El caballo no estaba todavía enganchado y Levin, con la gran ansiedad y tensión nerviosa que le dominaba, no quiso esperar y comenzó a caminar a pie, encargando a Kusmá que le alcanzase con el carruaje.
En la esquina encontró un trineo de alquiler del servicio de noche que se acercaba veloz. Sentada en él iba Elisabeta Petrovna, con una capa de terciopelo y la cabeza cubierta con un pañuelo de lana.
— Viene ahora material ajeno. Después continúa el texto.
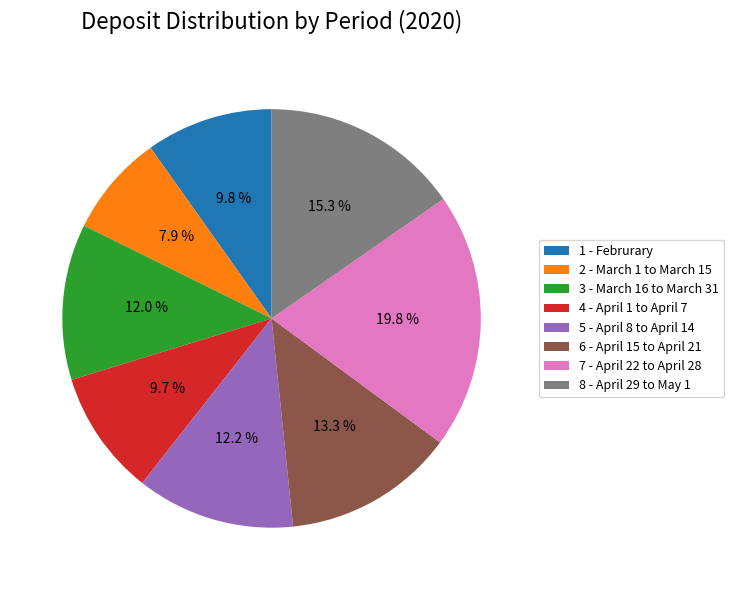

Which has a higher value, 4 - April 1 to April 7 or 7 - April 22 to April 28?

7 - April 22 to April 28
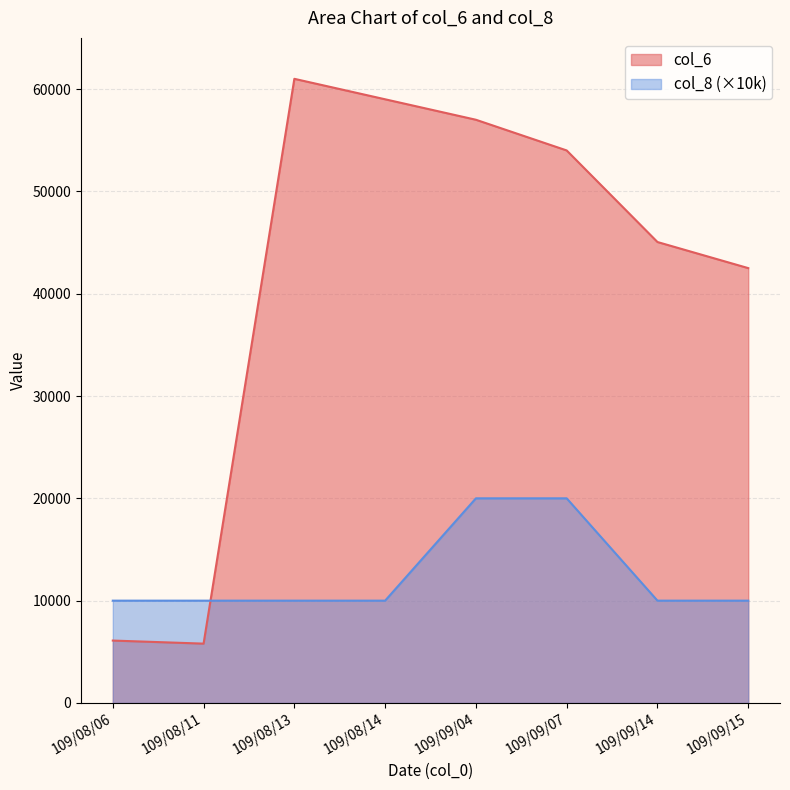

How many lines are shown in the chart?

2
–¡Loado sea Dios! ––dijo Levin con alegría al reconocer el rostro, pequeño y rosado de la comadrona, cuya expresión era entonces severa y hasta preocupada. Salió al encuentro del trineo y sin hacerle parar, le fue siguiendo a pie sin dejar de correr.
–¿Sólo dos horas dice usted? ¿Sólo dos? –preguntó ella–. A Pedro Dmitrievich le encontrará en su casa, pero no hace falta que le dé prisa. ¡Ah!, oiga: entre en una farmacia y compre opio.
–¿Cree usted que todo irá bien? ¡Dios mío, perdóname y ayúdanos! –exclamó Levin.
En aquel momento su trineo salía del portal de su casa. De un salto se colocó al lado de Kusmá y ordenó a éste que le llevara a casa de Pedro Dmitrievich lo más rápidamente posible.